Una explicación responde a un ámbito de sentido, y a él se ajusta. Mientras se desarrolla y despliega, lo real (que no admite explicación alguna) sigue su curso. Decimos que una explicación refiere algo de lo real, pero eso sólo complace a los que fundan la realidad en las palabras y la ascienden a lo real, como ciertas realidades burocráticas y tecnológicas nos lo hacen saber con cotidianidad enfermiza. La verdad es que lo real y las palabras son como el agua y el aceite. La explicación necesita que todo permanezca en-cerrado, y, dentro, las palabras se preguntan, se cuestionan, se reflejan unas a otras. Allí, dentro, una realidad crece como una segunda naturaleza. Afuera, pasa lo que pasa sin preguntas, sin sentido, sin dirección preestablecida. Pero, ¿por qué sucede lo que sucede? Es la pregunta que el amigo se hizo (con sus palabras, no con estas) y la respuesta que se dio compite con la duda original que nos estalla en la cabeza. Me reí, y estas palabras –las que frente a ti y (ahora) frente a mí discurren- se fueron arracimando para llegar a este momento. Lo que debiera desmentir lo dicho hasta ahora, en el sentido de que preví este momento, (en) el que ahora escribo. Claro está, no estoy escribiendo lo que podía haber escrito en el momento de la conversación, por demás algo imposible puesto que supondría haberla interrumpido, hace a un lado al amigo con su extrañeza -doble ahora y con otra pregunta, a saber, ¿pero qué le pasa a éste?- La verdad es que nadie se arriesga en sus cabales a algo así, de modo que la conversación sigue (siguió) como en dos partes: en mi cabeza, a partir de la frase problemática,

(…escribo esto después, hace poco -pero siempre- después, y el «hace poco» no dice nada porque no se trata de tocar el problema digamos fresco, porque como lo dijo alguien lo pensado no se olvida y de lo que se trata es de ahondar en ese destello en el que me di cuenta de que nada en absoluto tiene sentido, que algunas preguntas van a parar a un saco roto; y darme cuenta, por cierto, como quien descubre que ya esto lo sabía, sólo que hasta ese momento no se había presentado tan en cuerpo completo hasta el punto de que lejos de preocupar y hundir en cavilaciones abstrusas provoca en el cuerpo –esto que muere y se va volviendo polvo– risa…)

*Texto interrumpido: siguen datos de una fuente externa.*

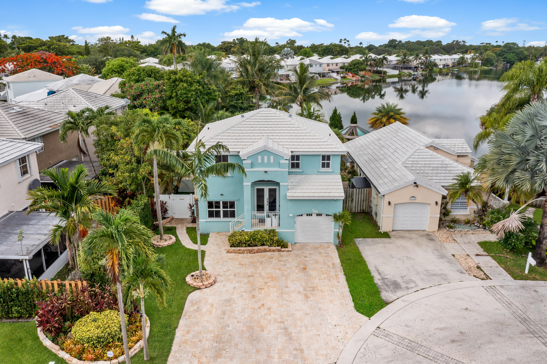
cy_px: 182
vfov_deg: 46.4
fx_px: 425
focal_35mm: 28
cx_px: 274
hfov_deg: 65.5
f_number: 6.3
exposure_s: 1/200
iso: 100
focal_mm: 10.26
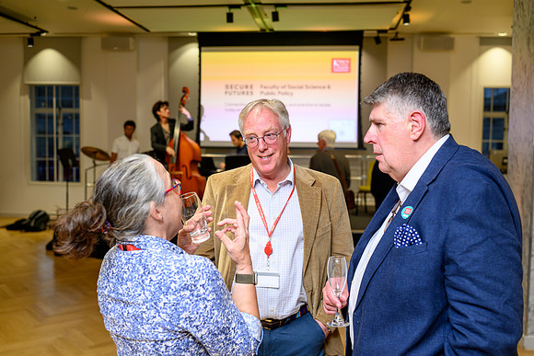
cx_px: 267
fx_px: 528
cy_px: 178
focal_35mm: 36
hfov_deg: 53.6
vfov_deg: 37.3
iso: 640
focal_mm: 35
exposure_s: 1/200
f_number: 2.8
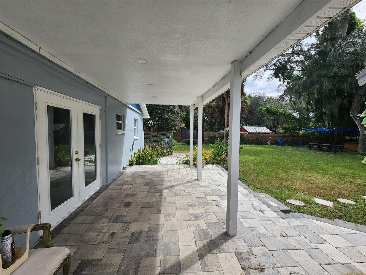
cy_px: 138
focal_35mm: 13
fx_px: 137
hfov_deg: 106.2
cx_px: 183
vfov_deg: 89.9
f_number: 2.2
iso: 50
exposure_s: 1/1087
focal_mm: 2.2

y en la realidad, en la efímera cotidianidad intrascendente. (¿Sigue ahora?)

No es el destino, ni nada que se le parezca; sino la pertinaz sensación sin exterioridad de que es posible hacer algo que nos distraiga (de la muerte). Pero me desvío, y de seguir por aquí tomaría un curso paralelo… El hecho es que nada tiene sentido, escribir incluso. El ámbito de sentido donde ocurre no exige nada más, y por cierto, nada más allá. Hay quienes lo ambicionan y hasta sueñan, pero el Eclesiastés 12:81 tiene pertinencia aquí. Bastaría, repito, con decir que toda explicación es humana, y por tanto no tiene más allá. El sentido que ambicionamos es una explicación para alcanzar la paz, la paz del sentido; en cambio, la muerte, el sueño, la locura postulan la paz del sin-sentido... Sólo quedan dos opciones: suspender, renunciar a toda explicación; o bien, seguir preguntándonos «¿por qué?». Pienso sin embargo que justamente hacemos las dos cosas, preguntamos como quien renuncia y (preguntamos) sin esperanza. Practicamos cotidianamente un cinismo ignorante de sus alcances. El cínico que se descubre puede sufrir. Nosotros no.




1“Vanidad de vanidades, dice el Predicador, todo es vanidad.”